▼

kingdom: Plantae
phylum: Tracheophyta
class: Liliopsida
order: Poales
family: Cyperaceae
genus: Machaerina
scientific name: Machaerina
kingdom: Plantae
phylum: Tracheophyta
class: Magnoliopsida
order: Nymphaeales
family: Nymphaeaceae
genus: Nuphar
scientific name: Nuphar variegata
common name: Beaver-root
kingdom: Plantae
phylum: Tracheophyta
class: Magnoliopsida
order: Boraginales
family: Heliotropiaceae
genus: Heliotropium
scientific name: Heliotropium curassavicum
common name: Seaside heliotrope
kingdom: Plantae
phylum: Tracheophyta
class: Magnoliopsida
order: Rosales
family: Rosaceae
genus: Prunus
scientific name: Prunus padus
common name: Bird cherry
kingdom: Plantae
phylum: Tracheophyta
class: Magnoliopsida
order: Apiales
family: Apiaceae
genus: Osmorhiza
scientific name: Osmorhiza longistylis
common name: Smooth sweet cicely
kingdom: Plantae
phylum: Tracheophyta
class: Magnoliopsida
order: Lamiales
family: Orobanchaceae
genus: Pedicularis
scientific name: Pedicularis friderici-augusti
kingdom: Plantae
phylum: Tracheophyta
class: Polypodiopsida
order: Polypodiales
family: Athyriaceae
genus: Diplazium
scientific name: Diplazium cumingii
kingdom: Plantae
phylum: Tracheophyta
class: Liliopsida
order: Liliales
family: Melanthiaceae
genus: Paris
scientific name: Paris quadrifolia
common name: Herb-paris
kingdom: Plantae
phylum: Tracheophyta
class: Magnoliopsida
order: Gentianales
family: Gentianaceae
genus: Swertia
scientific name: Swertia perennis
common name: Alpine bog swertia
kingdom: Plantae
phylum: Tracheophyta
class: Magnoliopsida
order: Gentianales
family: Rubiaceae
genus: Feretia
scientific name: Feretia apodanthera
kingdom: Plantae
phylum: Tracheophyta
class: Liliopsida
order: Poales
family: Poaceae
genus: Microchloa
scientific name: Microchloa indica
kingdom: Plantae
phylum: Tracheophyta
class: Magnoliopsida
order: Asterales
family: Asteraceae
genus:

▲

▸ Task to carry out
Convert the data lines into a Markdown table with the columns Row and Entry, starting at the line that contains "family: Rosaceae" and ending after the line that contains "family: Orobanchaceae". Number each line in Row and skip any blank lines.

▸ Final result
| Row | Entry |
|---|---|
| 1 | family: Rosaceae |
| 2 | genus: Prunus |
| 3 | scientific name: Prunus padus |
| 4 | common name: Bird cherry |
| 5 | kingdom: Plantae |
| 6 | phylum: Tracheophyta |
| 7 | class: Magnoliopsida |
| 8 | order: Apiales |
| 9 | family: Apiaceae |
| 10 | genus: Osmorhiza |
| 11 | scientific name: Osmorhiza longistylis |
| 12 | common name: Smooth sweet cicely |
| 13 | kingdom: Plantae |
| 14 | phylum: Tracheophyta |
| 15 | class: Magnoliopsida |
| 16 | order: Lamiales |
| 17 | family: Orobanchaceae |